2. Jihad melawan setan
2. Jihad melawan setan
Allah berfirman:
إِنَّ ٱلشَّيۡطَـٰنَ لَكُمۡ
عَدُوٌّ۬ فَٱتَّخِذُوهُ عَدُوًّاۚ إِنَّمَا يَدۡعُواْ حِزۡبَهُ ۥ
لِيَكُونُواْ مِنۡ أَصۡحَـٰبِ ٱلسَّعِيرِ
“Sesungguhnya syaitan itu adalah musuh bagimu, maka anggaplah ia musuh(mu), karena sesungguhnya syaitan-syaitan itu hanya mengajak golongannya supaya mereka menjadi penghuni neraka yang menyala-nyala.” (QS. Fathir [35] ayat 6)
Secara bahasa, setan
dalam bahasa Ibrani “ha-satan”,
berarti “sang penentang”, sedangkan dalam bahasa Arab “syaithan” berarti “sesat atau jauh”.
Semua makhluk Allah
yang tidak shalih, yang menggoda dan mengajak kepada kemaksiatan, dinamai
setan, baik dari jenis jin maupun manusia.
Pada
ayat di atas, Allah menjelaskan bahwa setan adalah musuh umat Islam dan Allah
memerintahkan agar umat Islam memusuhinya, maka wajiblah umat Islam
memeranginya.
Jihad
melawan setan itu ada dua tingkatan: pertama,
memerangi segala tipu muslihat yang
menimbulkan keragu-raguan dalam kepercayaan (iman).
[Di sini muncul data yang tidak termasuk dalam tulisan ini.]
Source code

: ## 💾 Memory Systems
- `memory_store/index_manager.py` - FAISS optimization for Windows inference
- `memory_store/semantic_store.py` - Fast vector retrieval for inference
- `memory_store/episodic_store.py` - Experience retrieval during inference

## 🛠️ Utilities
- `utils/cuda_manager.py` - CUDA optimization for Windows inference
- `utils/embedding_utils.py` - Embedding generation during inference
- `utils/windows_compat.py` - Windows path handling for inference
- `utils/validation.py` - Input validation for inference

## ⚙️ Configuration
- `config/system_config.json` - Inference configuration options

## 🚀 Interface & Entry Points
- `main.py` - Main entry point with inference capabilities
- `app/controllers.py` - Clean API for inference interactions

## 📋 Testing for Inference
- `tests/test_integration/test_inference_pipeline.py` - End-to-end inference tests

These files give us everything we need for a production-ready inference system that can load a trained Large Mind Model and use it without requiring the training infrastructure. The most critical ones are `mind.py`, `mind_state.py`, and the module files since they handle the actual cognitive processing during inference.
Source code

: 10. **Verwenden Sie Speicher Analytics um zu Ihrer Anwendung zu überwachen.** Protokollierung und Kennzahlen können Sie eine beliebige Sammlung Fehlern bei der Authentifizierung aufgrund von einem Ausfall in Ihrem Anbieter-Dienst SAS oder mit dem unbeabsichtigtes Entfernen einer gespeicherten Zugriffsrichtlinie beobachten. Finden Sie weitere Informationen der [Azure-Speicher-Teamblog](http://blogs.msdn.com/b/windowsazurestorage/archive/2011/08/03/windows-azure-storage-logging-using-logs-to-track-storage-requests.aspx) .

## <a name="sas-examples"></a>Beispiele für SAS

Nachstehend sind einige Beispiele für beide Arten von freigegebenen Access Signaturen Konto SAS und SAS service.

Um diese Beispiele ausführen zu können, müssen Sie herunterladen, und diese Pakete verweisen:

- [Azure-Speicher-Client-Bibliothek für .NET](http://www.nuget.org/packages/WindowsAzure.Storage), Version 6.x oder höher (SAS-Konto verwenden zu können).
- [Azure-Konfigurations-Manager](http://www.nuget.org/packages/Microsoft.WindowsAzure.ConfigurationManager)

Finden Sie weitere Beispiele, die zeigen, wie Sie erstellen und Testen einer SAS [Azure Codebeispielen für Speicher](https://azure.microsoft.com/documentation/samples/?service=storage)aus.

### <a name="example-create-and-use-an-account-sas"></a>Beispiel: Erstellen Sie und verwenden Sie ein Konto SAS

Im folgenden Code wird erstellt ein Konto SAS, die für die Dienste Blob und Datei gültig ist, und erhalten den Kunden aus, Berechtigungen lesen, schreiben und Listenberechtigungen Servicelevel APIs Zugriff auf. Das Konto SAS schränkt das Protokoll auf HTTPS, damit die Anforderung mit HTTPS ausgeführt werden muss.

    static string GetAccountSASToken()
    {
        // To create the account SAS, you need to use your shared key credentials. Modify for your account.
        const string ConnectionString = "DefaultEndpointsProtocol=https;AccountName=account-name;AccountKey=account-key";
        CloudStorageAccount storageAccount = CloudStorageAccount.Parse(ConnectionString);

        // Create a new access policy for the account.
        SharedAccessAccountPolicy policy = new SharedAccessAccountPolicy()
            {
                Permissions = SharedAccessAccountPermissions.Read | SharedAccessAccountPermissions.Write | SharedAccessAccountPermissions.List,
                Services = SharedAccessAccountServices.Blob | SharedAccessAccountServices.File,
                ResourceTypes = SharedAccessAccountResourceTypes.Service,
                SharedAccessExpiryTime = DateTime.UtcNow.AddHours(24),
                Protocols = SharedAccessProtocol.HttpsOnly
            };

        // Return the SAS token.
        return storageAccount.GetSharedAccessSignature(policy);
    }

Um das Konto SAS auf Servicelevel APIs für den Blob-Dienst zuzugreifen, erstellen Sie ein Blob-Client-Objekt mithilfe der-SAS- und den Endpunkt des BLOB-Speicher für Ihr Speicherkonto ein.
Kedua, memerangi segala godaan yang mendorong manusia melanggar
ketentuan Allah.
3. Jihad melawan kezhaliman, kejahatan dan bid’ah
3. Jihad melawan kezhaliman, kejahatan dan bid’ah
Jihad
tingkatan ketiga ini lebih ditekankan kepada intern umat Islam. Dalam sebuah
hadits disebutkan:
أَفْضَلُ الْجِهَادِ كَلِمَةُ عَدْلٍ عِنْدَ سُلْطَانٍ
جَائِرٍ
“Jihad yang paling utama ialah mengatakan kebenaran (berkata yang baik) di hadapan penguasa yang zalim.” (HR. Abu Daud no. 4344, Tirmidzi no. 2174, Ibnu Majah no. 4011. Al Hafizh Abu Thohir mengatakan bahwa hadits ini hasan).
Dalam
hadits yang diriwayatkan oleh Ahmad dan Muslim disebutkan bahwa apabila seorang
Muslim melihat seseorang mengatakan dan mengerjakan yang tidak diperintahkan
Allah dan Rasul-Nya, maka dia wajib berjihad dengan tangannya, jika tidak mampu
dia wajib berjihad dengan lisannya, jika tidak mampu dia wajib berjihad dengan
hatinya. Orang yang berjihad dengan hati ini adalah termasuk orang yang
beriman. Jika dengan hatinya dia tidak mampu, maka sama saja dia tidak memiliki
iman sama sekali.
4. Jihad
terhadap orang kafir
Jihad
terhadap orang kafir ini wajib dikerjakan setelah umat Islam mengerjakan ketiga
jihad di atas dengan sempurna.
Jihad
terhadap orang kafir tidak mesti dilakukan dengan memerangi mereka secara
fisik, sebagaimana sabda Rasulullah Shallallahu ‘Alaihi Wasallam:
جَاهِدُوْا الْمُشْرِكِيْنَ بِأَمْوَالِكُمْ وَأَنْفُسِكُمْ وَأَلْسِنَتِكُمْ.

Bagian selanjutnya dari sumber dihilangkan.